Task instructions. Put the text lines of every entry below into a JSON list of strings, one string per line, with blank lines and the pictures left out.

┏━━

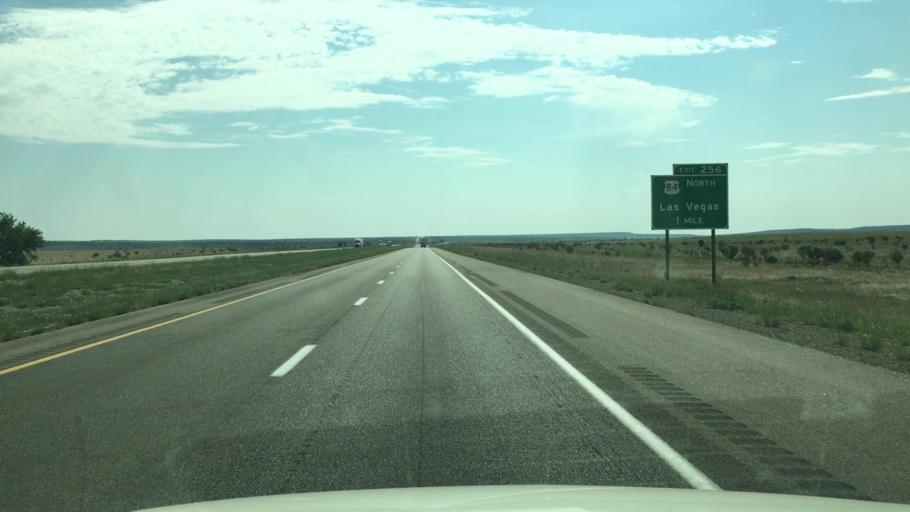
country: US
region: New Mexico
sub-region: Guadalupe County
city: Santa Rosa
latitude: 34.9774
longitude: -105.0125
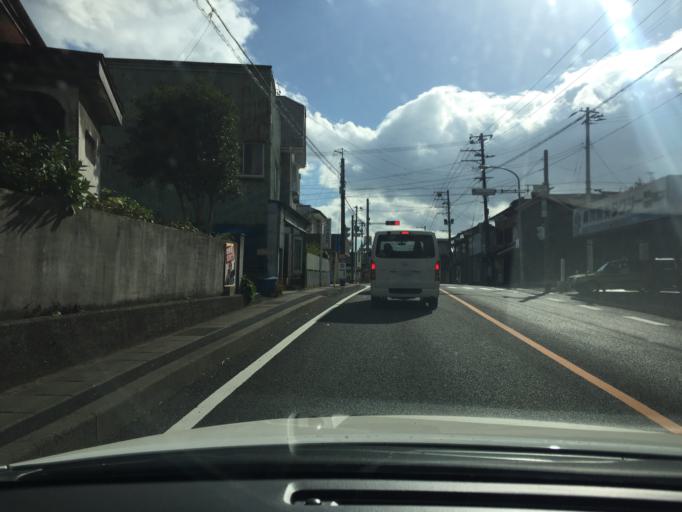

┗━━

Answer below.
[
  "country: US",
  "region: New Mexico",
  "sub-region: Guadalupe County",
  "city: Santa Rosa",
  "latitude: 34.9774",
  "longitude: -105.0125"
]